Hurricane Agnes in June 1972 delivered more than 16" of rain to our area, which resulted in massive flooding. As an apprentice plumber, it was my job to enter into the flooded basements and set up each sump pump. Bear in mind that submersible sump pumps were not the norm — pedestal sump pumps were, due to cost — so the work often required we suspend the motor above the water and the owners would lower it as the waters receded.
Chest- and neck-deep water was not unusual and the practice of entering into flooded basements came to an abrupt halt when I encountered a floating chest freezer with its motor submerged and still running! Today's flex-hose kits were not available, so each one was hard-piped with the promise we would return to provide a permanent sump-pit installation: call the office when the pump stops running and no more water is entering your basement.
In the weeks that followed, every mechanical contractor worked tirelessly installing sump pumps and repairing heating equipment: water heaters, boilers and furnaces.
In contrast to 1972's Agnes, 2011's Hurricane Irene arrived with lots of pre-disaster declarations, evacuations and warnings of Agnes-like flooding. Local contractors snatched up every available sump pump and waited. Although hundreds of thousands ended up without grid-connected power for days/weeks (our home included), the rainfall was heavy, but not enough to cause many calls for sump pumps.
With the ground saturated from the wettest year on record, the stage was set for Tropical Storm Lee to wreak havoc. In our area, more than 10" of rain fell within that first Tuesday and although the blinding rain let up to fall in showers, it continued for days. Flooding was immediate and so were the results: hang up the phone and the next cry for help rang. Everyone from plumbers to wholesalers to DIY centers ran out of sump pumps. Work was non-stop for three days and as anticipated, the emergency calls changed from sump pumps to no-hot-water as if someone had thrown a switch.
Unlike Agnes and its 1972 aftermath, there was a new twist: position papers from GAMA, FEMA and my home state of Pennsylvania all strongly recommended replacement, not repairs, for any submerged water heater, boiler or furnace. Push-back from consumers was immediate: "Can't you just let it dry out and turn the power back on?"
Technicians with the proper skills felt compelled to exercise those skill-sets by trouble-shooting and repairing because, let's face it, it feels great to rebuild and restore functionality while saving folks the expense of replacement. Following Agnes, I learned what must have been a decade of experience within days while working on repairing all manner of gas- and oil-fired equipment with the seasoned veterans, now dead men. With each rebirth, our pride in workmanship was renewed and we had war stories to share.

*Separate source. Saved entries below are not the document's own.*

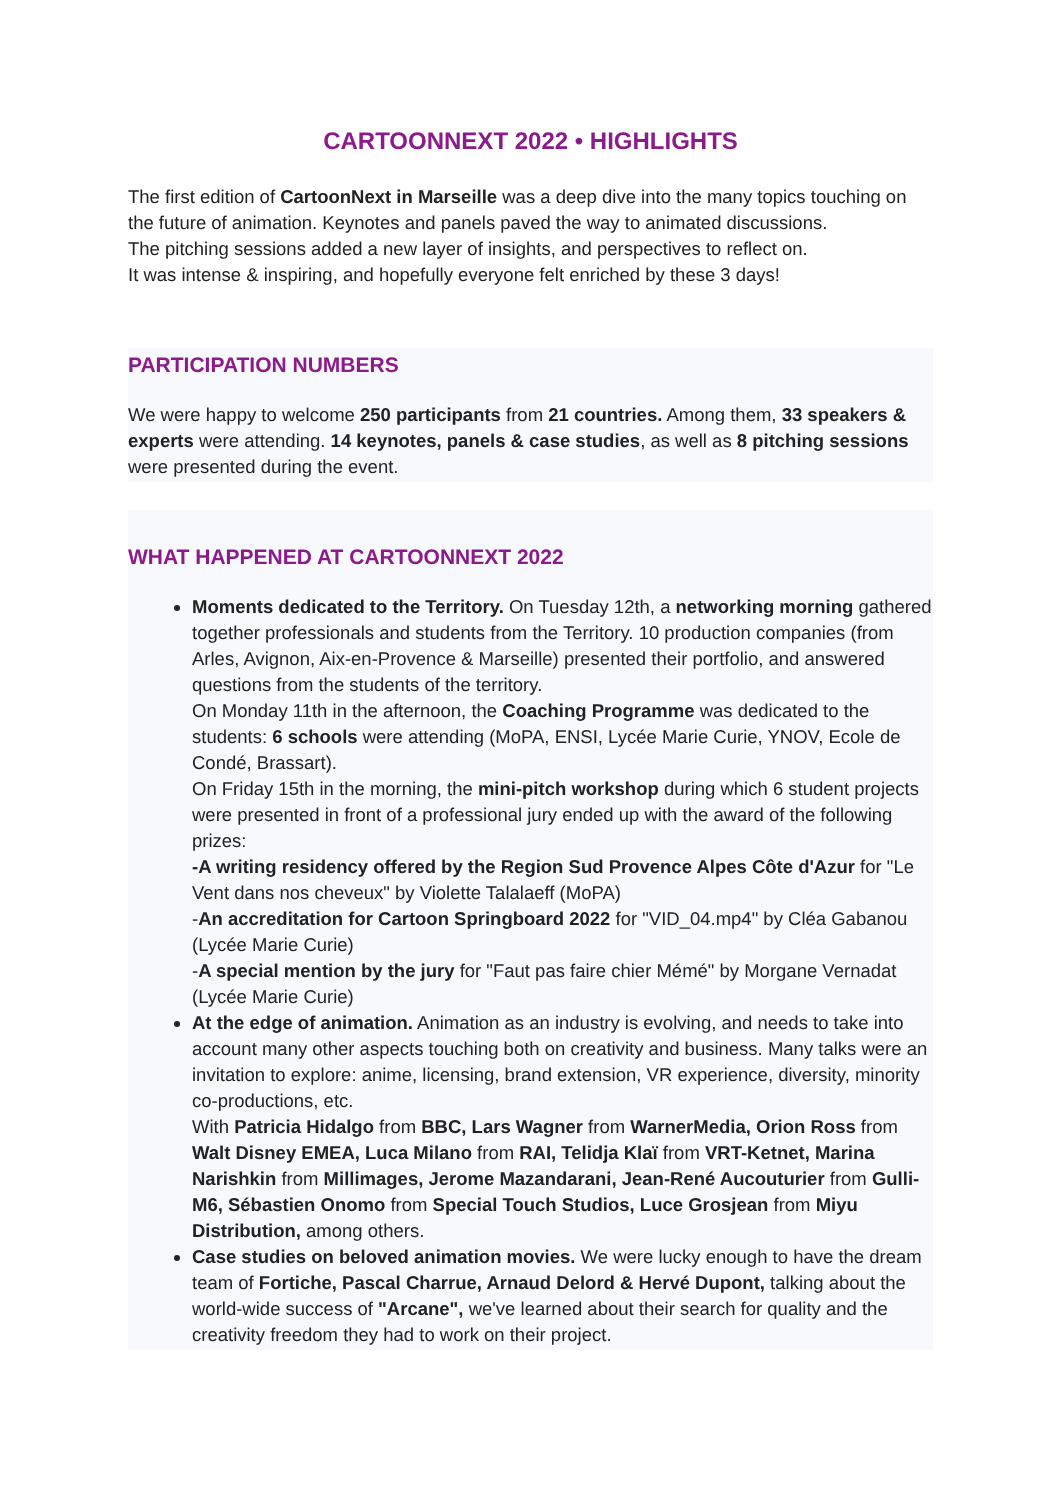CARTOONNEXT 2022 • HIGHLIGHTS
The first edition of CartoonNext in Marseille was a deep dive into the many topics touching on the future of animation. Keynotes and panels paved the way to animated discussions.
The pitching sessions added a new layer of insights, and perspectives to reflect on.
It was intense & inspiring, and hopefully everyone felt enriched by these 3 days!
PARTICIPATION NUMBERS
We were happy to welcome 250 participants from 21 countries. Among them, 33 speakers & experts were attending. 14 keynotes, panels & case studies, as well as 8 pitching sessions were presented during the event.
WHAT HAPPENED AT CARTOONNEXT 2022
Moments dedicated to the Territory. On Tuesday 12th, a networking morning gathered together professionals and students from the Territory. 10 production companies (from Arles, Avignon, Aix-en-Provence & Marseille) presented their portfolio, and answered questions from the students of the territory.
On Monday 11th in the afternoon, the Coaching Programme was dedicated to the students: 6 schools were attending (MoPA, ENSI, Lycée Marie Curie, YNOV, Ecole de Condé, Brassart).
On Friday 15th in the morning, the mini-pitch workshop during which 6 student projects were presented in front of a professional jury ended up with the award of the following prizes:
-A writing residency offered by the Region Sud Provence Alpes Côte d'Azur for "Le Vent dans nos cheveux" by Violette Talalaeff (MoPA)
-An accreditation for Cartoon Springboard 2022 for "VID_04.mp4" by Cléa Gabanou (Lycée Marie Curie)
-A special mention by the jury for "Faut pas faire chier Mémé" by Morgane Vernadat (Lycée Marie Curie)
At the edge of animation. Animation as an industry is evolving, and needs to take into account many other aspects touching both on creativity and business. Many talks were an invitation to explore: anime, licensing, brand extension, VR experience, diversity, minority co-productions, etc.
With Patricia Hidalgo from BBC, Lars Wagner from WarnerMedia, Orion Ross from Walt Disney EMEA, Luca Milano from RAI, Telidja Klaï from VRT-Ketnet, Marina Narishkin from Millimages, Jerome Mazandarani, Jean-René Aucouturier from Gulli-M6, Sébastien Onomo from Special Touch Studios, Luce Grosjean from Miyu Distribution, among others.
Case studies on beloved animation movies. We were lucky enough to have the dream team of Fortiche, Pascal Charrue, Arnaud Delord & Hervé Dupont, talking about the world-wide success of "Arcane", we've learned about their search for quality and the creativity freedom they had to work on their project.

We live in a different era now, however, and liability insurance is critical and a large portion of the overhead we all must carry. A quick call to our agent with copies of the letters from the agencies strongly suggesting no repairs are made were included. Hours later, we had an official reply: we would likely be covered if at some point in the future, any problems arose, but that would not prevent a lawsuit being filed based upon our having ignored the warnings while performing repairs instead of replacements. Their advise: repairing flooded appliances exposes us to increased exposure to liability and they strongly urged we replace or walk away from the work. That's four authoritative bodies "strongly urging" replacement.
A line in the sand
We decided the best most reasonable course was to clean and repair only if the flood-waters had not risen above the burner to engulf gas valves and/or controls. Advanced electronics (often housed in the lower blower compartment) and blowers submerged led to replacements only. A new and frustrating twist: FVIR water heaters with combustion chambers that were difficult to access and repair parts that rivaled the cost for a new water heater. As fast as the storm blew in, we shifted gears to provide ever-changing proposals, offering the variety of available options. By the end of the week, suppliers in our area were running out of water heaters!

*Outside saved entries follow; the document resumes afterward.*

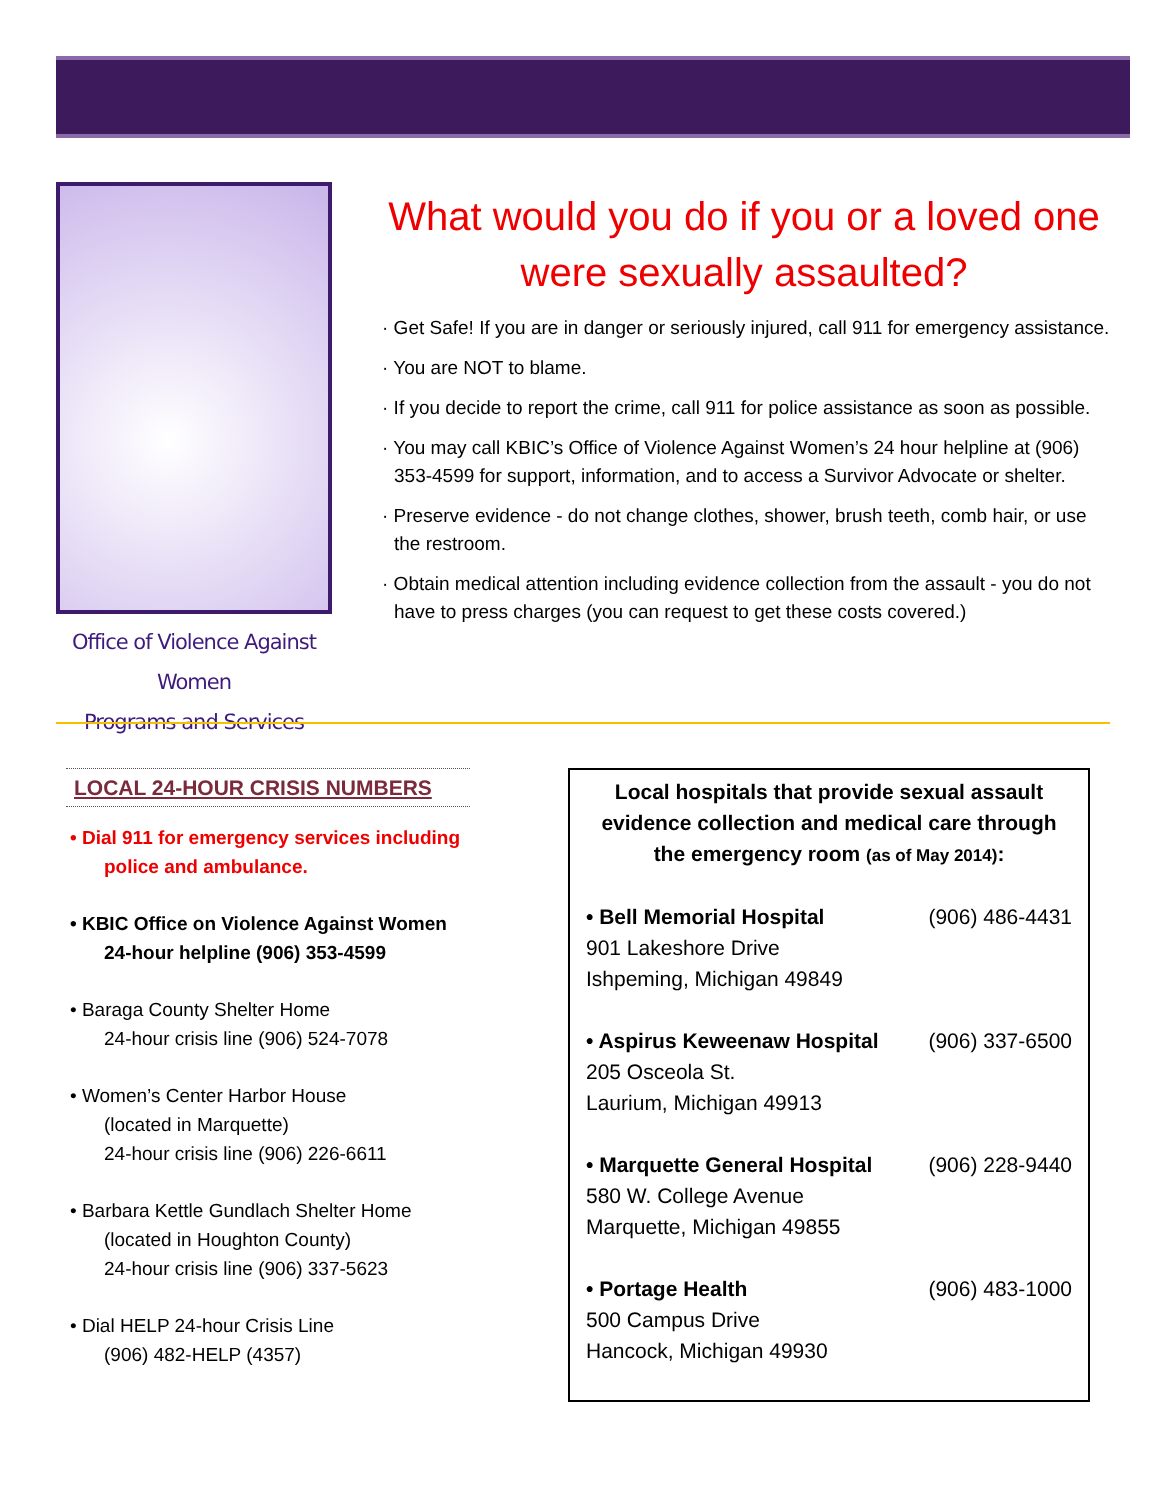Office of Violence Against Women
Programs and Services
What would you do if you or a loved one were sexually assaulted?
· Get Safe! If you are in danger or seriously injured, call 911 for emergency assistance.
· You are NOT to blame.
· If you decide to report the crime, call 911 for police assistance as soon as possible.
· You may call KBIC’s Office of Violence Against Women’s 24 hour helpline at (906) 353-4599 for support, information, and to access a Survivor Advocate or shelter.
· Preserve evidence - do not change clothes, shower, brush teeth, comb hair, or use the restroom.
· Obtain medical attention including evidence collection from the assault - you do not have to press charges (you can request to get these costs covered.)
LOCAL 24-HOUR CRISIS NUMBERS
• Dial 911 for emergency services including police and ambulance.
• KBIC Office on Violence Against Women 24-hour helpline (906) 353-4599
• Baraga County Shelter Home
24-hour crisis line (906) 524-7078
• Women’s Center Harbor House
(located in Marquette)
24-hour crisis line (906) 226-6611
• Barbara Kettle Gundlach Shelter Home
(located in Houghton County)
24-hour crisis line (906) 337-5623
• Dial HELP 24-hour Crisis Line
(906) 482-HELP (4357)
Local hospitals that provide sexual assault evidence collection and medical care through the emergency room (as of May 2014):
• Bell Memorial Hospital (906) 486-4431
901 Lakeshore Drive
Ishpeming, Michigan 49849
• Aspirus Keweenaw Hospital (906) 337-6500
205 Osceola St.
Laurium, Michigan 49913
• Marquette General Hospital (906) 228-9440
580 W. College Avenue
Marquette, Michigan 49855
• Portage Health (906) 483-1000
500 Campus Drive
Hancock, Michigan 49930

As of September 30, sump pumps continue to be installed; a truck-load of soggy water heaters has been hauled-off to be recycled; and there seems to be no end in sight for installing new boilers and furnaces. FEMA has done an amazing job of getting out inspecting and cutting checks for assistance while insurance companies have been simply amazing in their ability to avoid payments and financial assistance. I can't help but wonder if they won't find a convenient exit strategy for claims resulting from repairs undertaken when folks were strongly-urged to replace.